New Report Proposes Replacing Federal Student Loans with an Income-Share Agreement

A federal ISA would be simpler and more progressive than the current system

NEW YORK, NY — The current federal student loan program is due for an upgrade, prompting some presidential hopefuls to suggest simply making college free. A better approach, according to a new Manhattan Institute report by expert Jason Delisle, would be to replace the federal loan program with an income-share agreement (ISA).

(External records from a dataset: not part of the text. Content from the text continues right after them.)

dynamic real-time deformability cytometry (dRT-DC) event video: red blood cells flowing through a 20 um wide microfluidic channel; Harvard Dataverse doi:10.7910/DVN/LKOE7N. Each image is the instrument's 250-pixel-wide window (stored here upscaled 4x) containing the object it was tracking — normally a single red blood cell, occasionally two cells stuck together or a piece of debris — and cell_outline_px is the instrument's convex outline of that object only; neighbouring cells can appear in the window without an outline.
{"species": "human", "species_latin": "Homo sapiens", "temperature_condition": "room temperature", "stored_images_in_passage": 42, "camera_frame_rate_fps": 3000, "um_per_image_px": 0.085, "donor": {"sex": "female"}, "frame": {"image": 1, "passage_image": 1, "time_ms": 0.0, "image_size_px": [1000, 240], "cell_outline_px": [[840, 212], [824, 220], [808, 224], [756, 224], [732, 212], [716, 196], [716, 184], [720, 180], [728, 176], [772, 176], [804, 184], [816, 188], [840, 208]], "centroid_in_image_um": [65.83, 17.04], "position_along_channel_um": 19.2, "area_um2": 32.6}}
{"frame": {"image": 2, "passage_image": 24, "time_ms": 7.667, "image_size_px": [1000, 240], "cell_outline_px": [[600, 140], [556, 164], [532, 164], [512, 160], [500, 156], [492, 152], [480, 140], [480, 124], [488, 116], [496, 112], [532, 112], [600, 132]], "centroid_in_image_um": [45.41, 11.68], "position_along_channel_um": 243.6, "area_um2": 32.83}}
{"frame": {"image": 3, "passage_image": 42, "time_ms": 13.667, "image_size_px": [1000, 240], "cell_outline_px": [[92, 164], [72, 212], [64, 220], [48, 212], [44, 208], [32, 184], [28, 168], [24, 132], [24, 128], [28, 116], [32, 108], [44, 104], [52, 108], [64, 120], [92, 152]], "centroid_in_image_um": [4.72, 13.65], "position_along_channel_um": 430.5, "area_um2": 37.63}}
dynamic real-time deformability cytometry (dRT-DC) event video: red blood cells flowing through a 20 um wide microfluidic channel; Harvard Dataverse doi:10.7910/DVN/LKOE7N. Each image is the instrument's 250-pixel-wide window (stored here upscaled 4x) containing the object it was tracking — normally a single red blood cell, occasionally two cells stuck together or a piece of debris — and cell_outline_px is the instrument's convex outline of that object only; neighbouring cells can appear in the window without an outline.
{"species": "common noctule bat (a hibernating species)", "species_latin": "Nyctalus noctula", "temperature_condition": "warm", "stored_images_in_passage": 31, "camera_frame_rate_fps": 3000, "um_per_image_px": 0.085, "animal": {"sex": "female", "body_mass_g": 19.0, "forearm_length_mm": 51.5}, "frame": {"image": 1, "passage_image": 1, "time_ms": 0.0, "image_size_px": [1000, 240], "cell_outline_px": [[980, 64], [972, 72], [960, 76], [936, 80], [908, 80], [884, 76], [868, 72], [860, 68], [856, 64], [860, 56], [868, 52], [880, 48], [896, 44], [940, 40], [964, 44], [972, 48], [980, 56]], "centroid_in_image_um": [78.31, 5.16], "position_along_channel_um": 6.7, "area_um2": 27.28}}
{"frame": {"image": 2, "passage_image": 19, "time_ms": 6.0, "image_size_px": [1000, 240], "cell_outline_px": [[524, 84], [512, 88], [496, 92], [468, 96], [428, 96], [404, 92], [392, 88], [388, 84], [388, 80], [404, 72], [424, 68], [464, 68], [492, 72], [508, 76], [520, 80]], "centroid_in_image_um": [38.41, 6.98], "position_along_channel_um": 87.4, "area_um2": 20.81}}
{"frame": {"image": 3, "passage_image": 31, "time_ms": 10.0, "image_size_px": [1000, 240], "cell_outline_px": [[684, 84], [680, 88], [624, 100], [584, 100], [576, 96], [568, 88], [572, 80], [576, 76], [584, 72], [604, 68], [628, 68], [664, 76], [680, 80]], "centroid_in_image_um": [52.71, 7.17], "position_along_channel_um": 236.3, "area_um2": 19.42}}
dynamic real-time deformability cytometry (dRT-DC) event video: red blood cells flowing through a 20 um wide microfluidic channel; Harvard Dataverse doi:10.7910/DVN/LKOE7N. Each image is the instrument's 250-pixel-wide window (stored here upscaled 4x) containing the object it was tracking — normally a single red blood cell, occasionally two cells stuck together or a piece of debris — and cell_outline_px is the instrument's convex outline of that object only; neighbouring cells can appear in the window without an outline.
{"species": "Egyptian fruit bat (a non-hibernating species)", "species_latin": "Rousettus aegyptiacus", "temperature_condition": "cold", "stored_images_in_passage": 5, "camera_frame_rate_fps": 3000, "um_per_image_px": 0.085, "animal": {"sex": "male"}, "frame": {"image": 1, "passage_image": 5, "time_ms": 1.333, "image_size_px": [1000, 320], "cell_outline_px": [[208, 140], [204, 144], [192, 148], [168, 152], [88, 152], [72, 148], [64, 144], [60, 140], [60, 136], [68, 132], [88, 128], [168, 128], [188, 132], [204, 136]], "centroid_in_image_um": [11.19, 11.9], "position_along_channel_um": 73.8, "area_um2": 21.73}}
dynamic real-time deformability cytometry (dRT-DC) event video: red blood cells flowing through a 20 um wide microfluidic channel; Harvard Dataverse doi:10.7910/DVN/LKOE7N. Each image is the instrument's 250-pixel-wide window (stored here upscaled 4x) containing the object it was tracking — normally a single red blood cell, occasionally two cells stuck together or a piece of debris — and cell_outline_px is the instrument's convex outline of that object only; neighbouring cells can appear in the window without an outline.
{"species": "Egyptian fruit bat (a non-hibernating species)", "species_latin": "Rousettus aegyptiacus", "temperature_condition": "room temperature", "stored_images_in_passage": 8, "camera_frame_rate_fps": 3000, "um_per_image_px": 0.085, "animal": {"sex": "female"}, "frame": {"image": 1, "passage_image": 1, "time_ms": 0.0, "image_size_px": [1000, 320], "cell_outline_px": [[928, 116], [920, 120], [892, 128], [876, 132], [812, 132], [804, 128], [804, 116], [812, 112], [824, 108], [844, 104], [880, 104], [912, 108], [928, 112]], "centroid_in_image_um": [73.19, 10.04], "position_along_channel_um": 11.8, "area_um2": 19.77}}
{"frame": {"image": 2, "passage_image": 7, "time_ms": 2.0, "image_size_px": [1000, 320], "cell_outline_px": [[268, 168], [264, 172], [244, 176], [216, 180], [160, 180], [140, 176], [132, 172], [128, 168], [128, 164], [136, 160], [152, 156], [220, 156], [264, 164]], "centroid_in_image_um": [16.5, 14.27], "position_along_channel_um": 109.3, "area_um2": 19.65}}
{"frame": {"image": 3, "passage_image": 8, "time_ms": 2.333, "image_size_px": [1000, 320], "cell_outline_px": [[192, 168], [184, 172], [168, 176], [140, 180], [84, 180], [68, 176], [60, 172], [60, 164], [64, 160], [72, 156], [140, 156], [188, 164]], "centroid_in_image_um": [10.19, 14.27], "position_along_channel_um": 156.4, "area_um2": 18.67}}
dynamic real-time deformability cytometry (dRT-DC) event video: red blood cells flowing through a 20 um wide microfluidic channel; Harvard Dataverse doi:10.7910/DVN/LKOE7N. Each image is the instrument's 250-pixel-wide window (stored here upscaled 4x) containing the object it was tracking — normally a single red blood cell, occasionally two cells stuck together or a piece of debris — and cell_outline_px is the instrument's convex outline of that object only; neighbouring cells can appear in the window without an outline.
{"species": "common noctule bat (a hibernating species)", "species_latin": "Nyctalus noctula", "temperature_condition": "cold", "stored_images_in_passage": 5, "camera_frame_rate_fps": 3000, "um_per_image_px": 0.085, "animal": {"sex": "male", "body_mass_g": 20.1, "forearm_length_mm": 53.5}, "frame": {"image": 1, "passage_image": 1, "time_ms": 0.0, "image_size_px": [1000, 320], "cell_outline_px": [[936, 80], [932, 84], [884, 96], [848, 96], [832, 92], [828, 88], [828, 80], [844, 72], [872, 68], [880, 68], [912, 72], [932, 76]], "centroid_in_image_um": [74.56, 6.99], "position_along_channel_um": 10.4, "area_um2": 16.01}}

Rather than navigate an unclear system of loans, repayment plans, and varied interest rates, a federal ISA would completely streamline the process of paying for college.

The latest in the Manhattan Institute’s “Solutions from Beyond the Beltway” series, the report explains how the current federal student loan program is needlessly complex, fails to offer an effective safety net for borrowers in financial difficulty, and distributes the largest benefits to borrowers who need them the least. In comparison, the proposed federal ISA would simplify the system by offering all eligible students with a $50,000 line of credit, with repayments made as a small fraction of earnings paid directly via income taxes.

The proposed plan would maintain several of the existing features of the current system, including universal eligibility and time limits on repayment. But it would improve many other elements, including:

  • It is radically simpler than the existing program;
  • The borrowing limits are universal and transparent;
  • There are no interest rates or rising balances;
  • Payments are set in a straightforward manner and track income in real time without borrowers having to undertake an annual application process; and
  • Defaults and delinquencies will be rare, not rampant.